Work order
The copy you produce must repeat each record exactly and contain no pictures.

Dataset entries

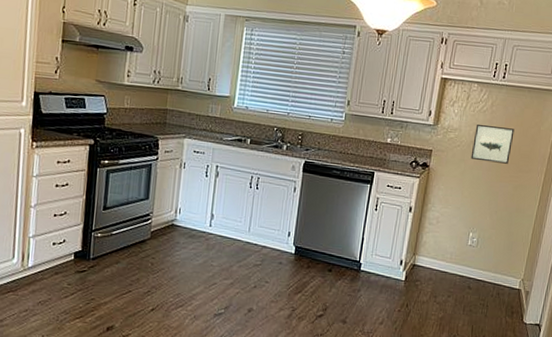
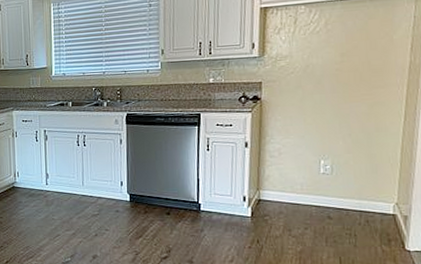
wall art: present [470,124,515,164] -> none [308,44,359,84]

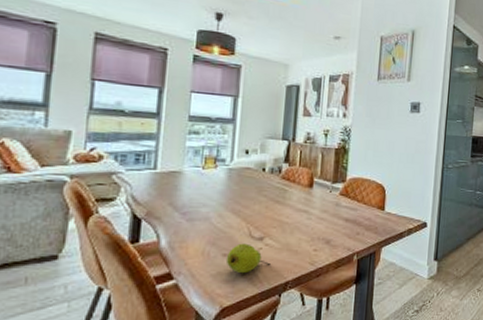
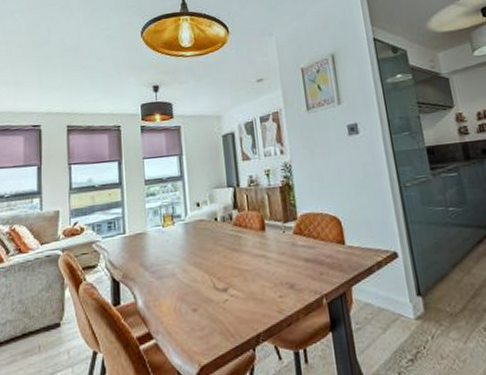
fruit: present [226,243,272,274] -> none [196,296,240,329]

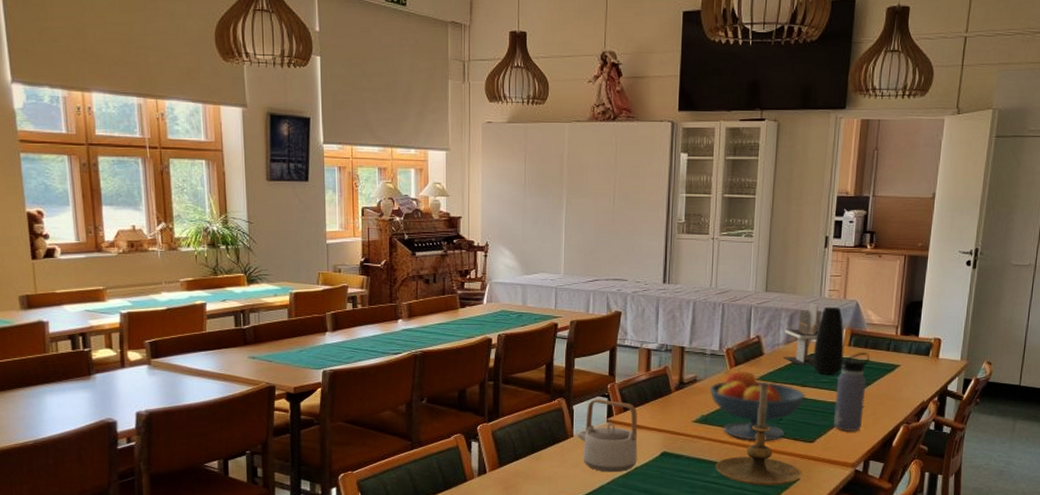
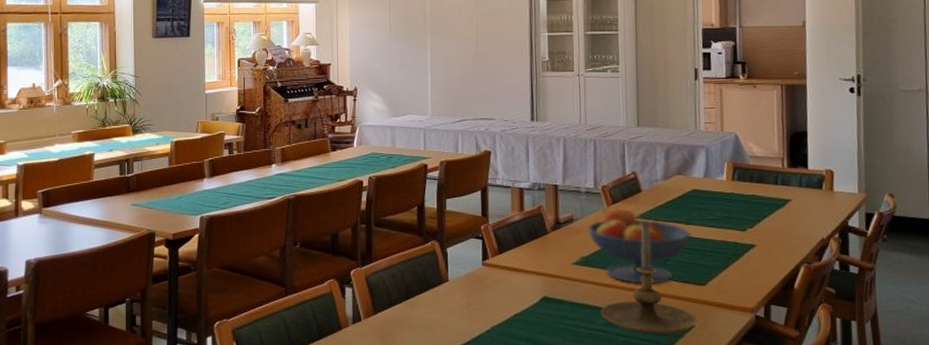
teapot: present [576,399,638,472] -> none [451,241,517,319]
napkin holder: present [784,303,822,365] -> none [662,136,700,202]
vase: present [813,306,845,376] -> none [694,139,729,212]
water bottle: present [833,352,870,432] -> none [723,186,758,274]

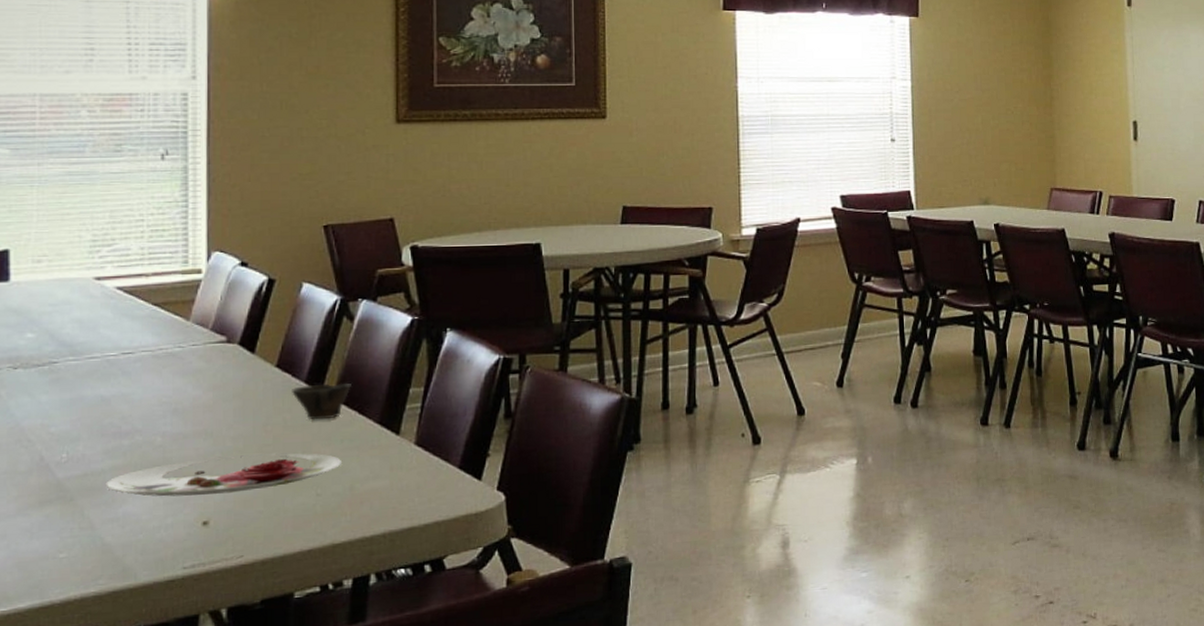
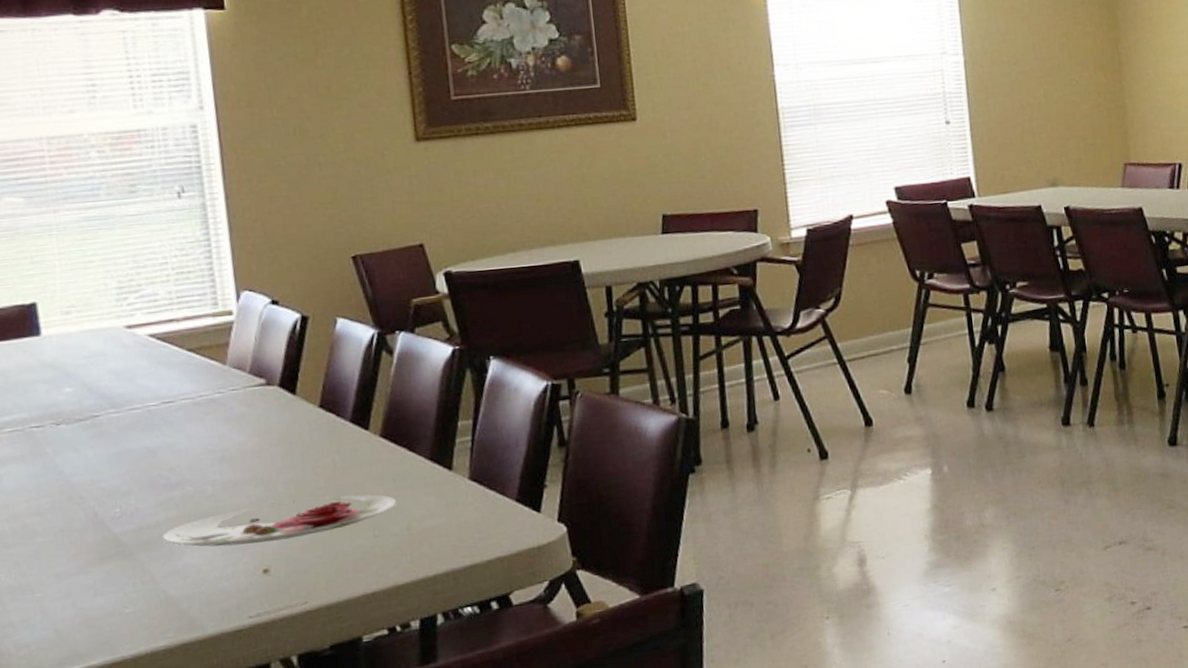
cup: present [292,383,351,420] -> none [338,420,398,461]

Result
wall art: present [470,124,515,164] -> none [308,44,359,84]

fruit: present [226,243,272,274] -> none [196,296,240,329]

teapot: present [576,399,638,472] -> none [451,241,517,319]
napkin holder: present [784,303,822,365] -> none [662,136,700,202]
vase: present [813,306,845,376] -> none [694,139,729,212]
water bottle: present [833,352,870,432] -> none [723,186,758,274]

cup: present [292,383,351,420] -> none [338,420,398,461]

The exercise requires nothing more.